=== Begin Enclosure ===

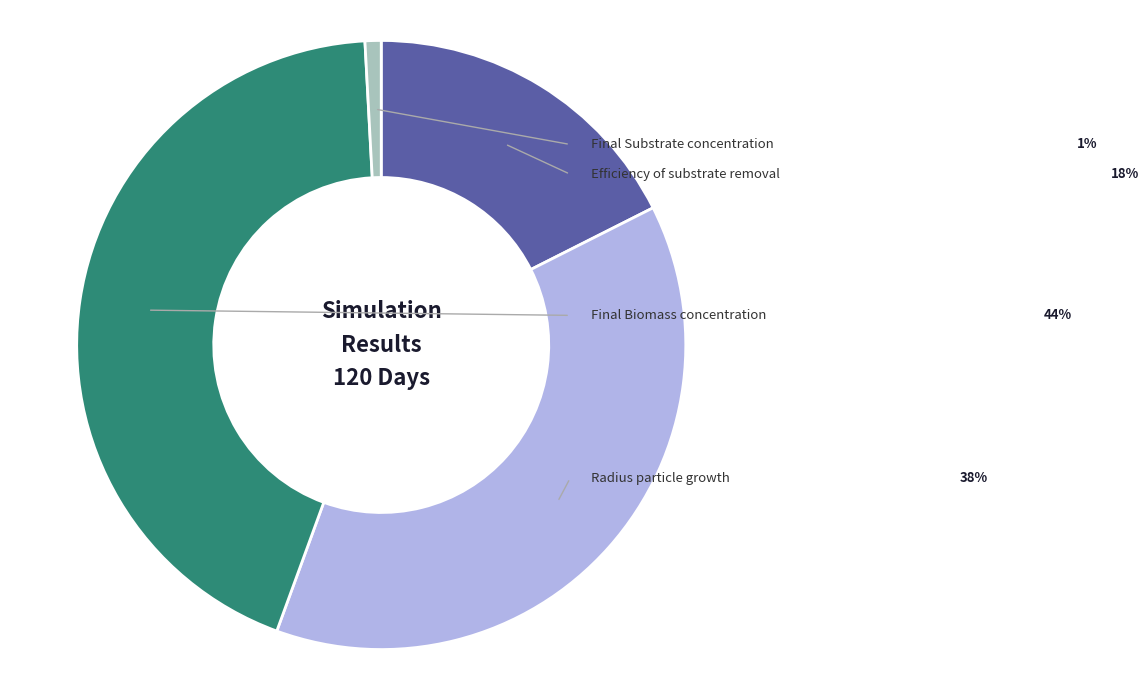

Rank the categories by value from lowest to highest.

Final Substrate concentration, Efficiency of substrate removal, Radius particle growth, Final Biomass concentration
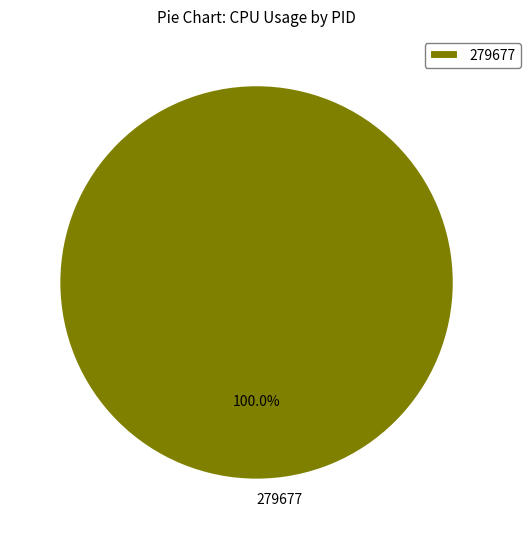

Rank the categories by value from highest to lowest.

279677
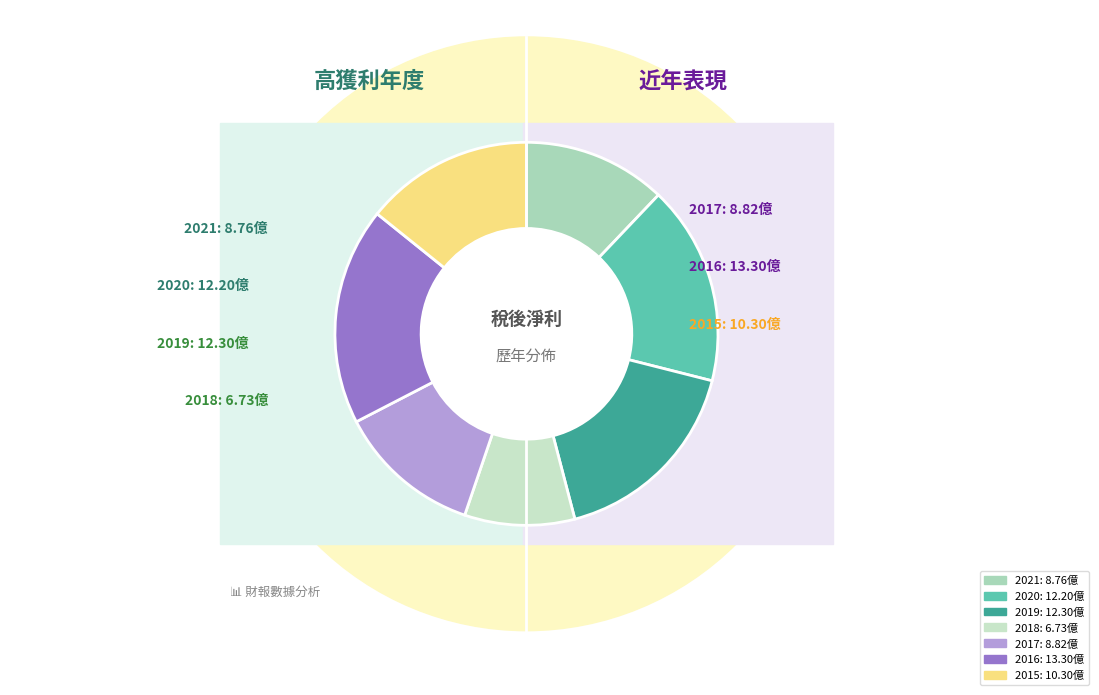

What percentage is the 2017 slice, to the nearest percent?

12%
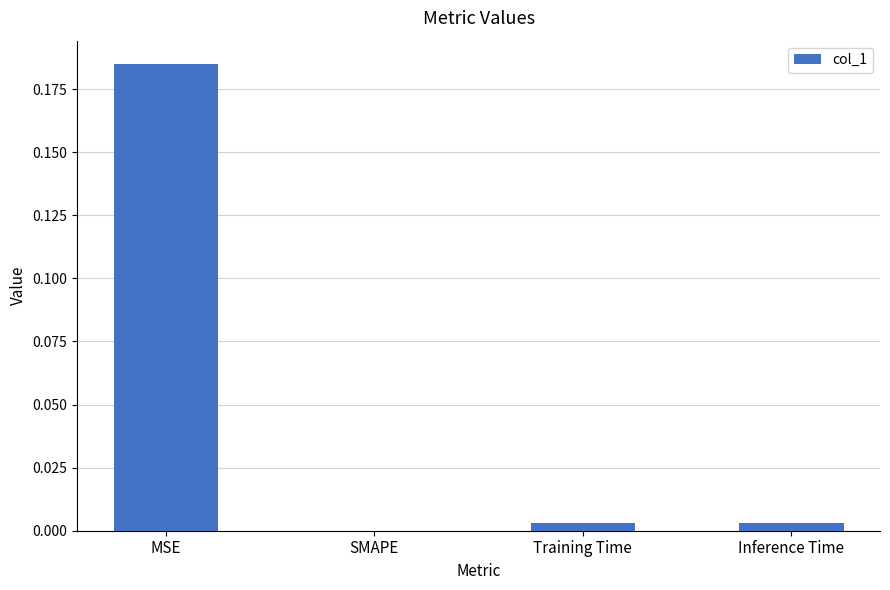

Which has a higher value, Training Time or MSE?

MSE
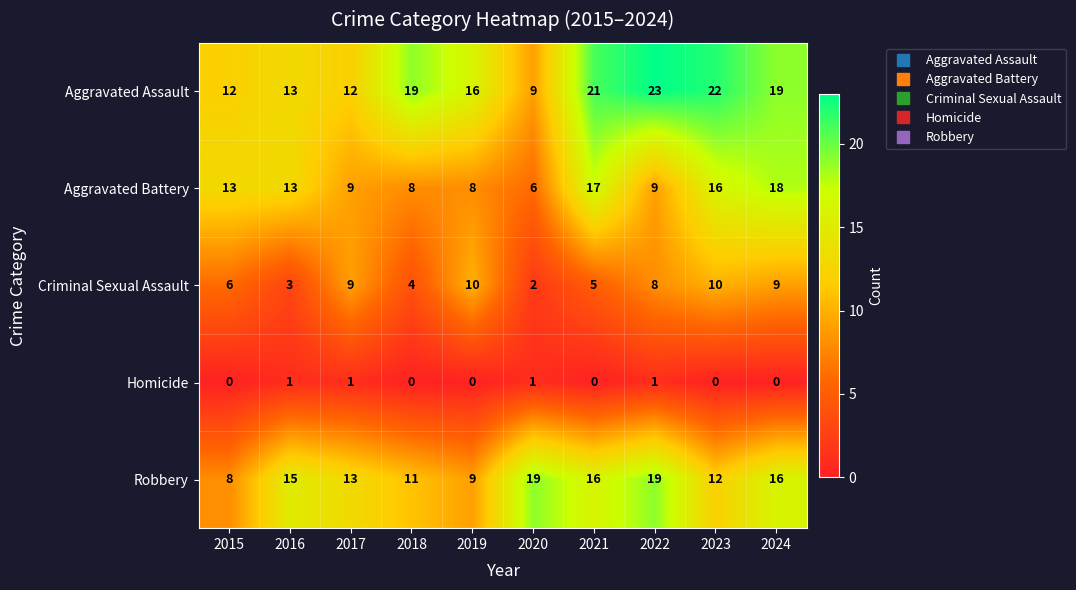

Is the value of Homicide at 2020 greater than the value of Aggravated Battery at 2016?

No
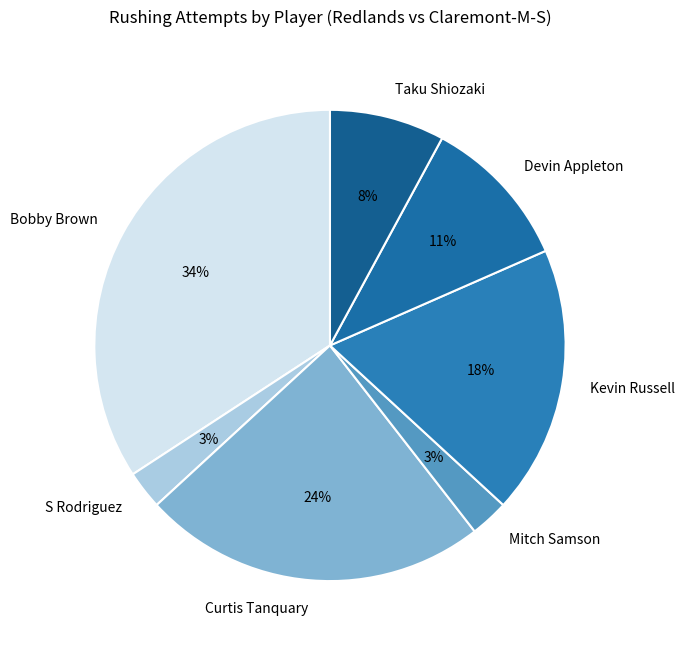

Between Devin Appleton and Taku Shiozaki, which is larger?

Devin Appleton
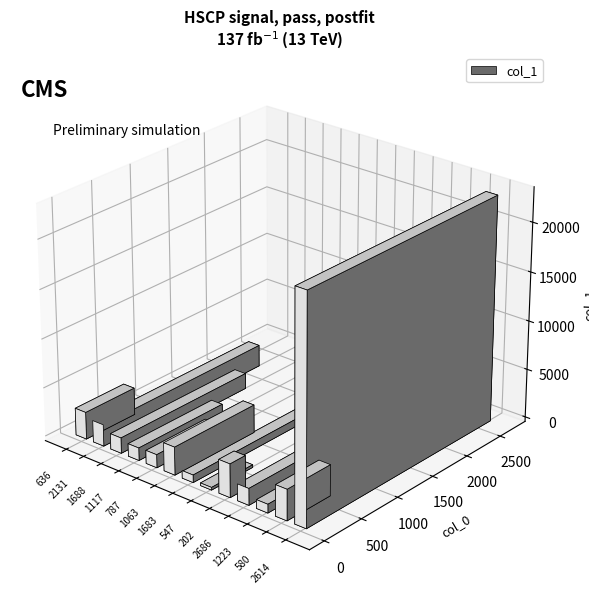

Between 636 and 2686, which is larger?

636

=== End Enclosure ===

● Directions for this task:
Turn every line of the records above into a Markdown table with the columns Row and Line, numbering each row and skipping blank lines. Leave the pictures out of the table.

● Exercise result:
| Row | Line |
|---|---|
| 1 | Rank the categories by value from lowest to highest. |
| 2 | Final Substrate concentration, Efficiency of substrate removal, Radius particle growth, Final Biomass concentration |
| 3 | Rank the categories by value from highest to lowest. |
| 4 | 279677 |
| 5 | What percentage is the 2017 slice, to the nearest percent? |
| 6 | 12% |
| 7 | Which has a higher value, Training Time or MSE? |
| 8 | MSE |
| 9 | Is the value of Homicide at 2020 greater than the value of Aggravated Battery at 2016? |
| 10 | No |
| 11 | Between Devin Appleton and Taku Shiozaki, which is larger? |
| 12 | Devin Appleton |
| 13 | Between 636 and 2686, which is larger? |
| 14 | 636 |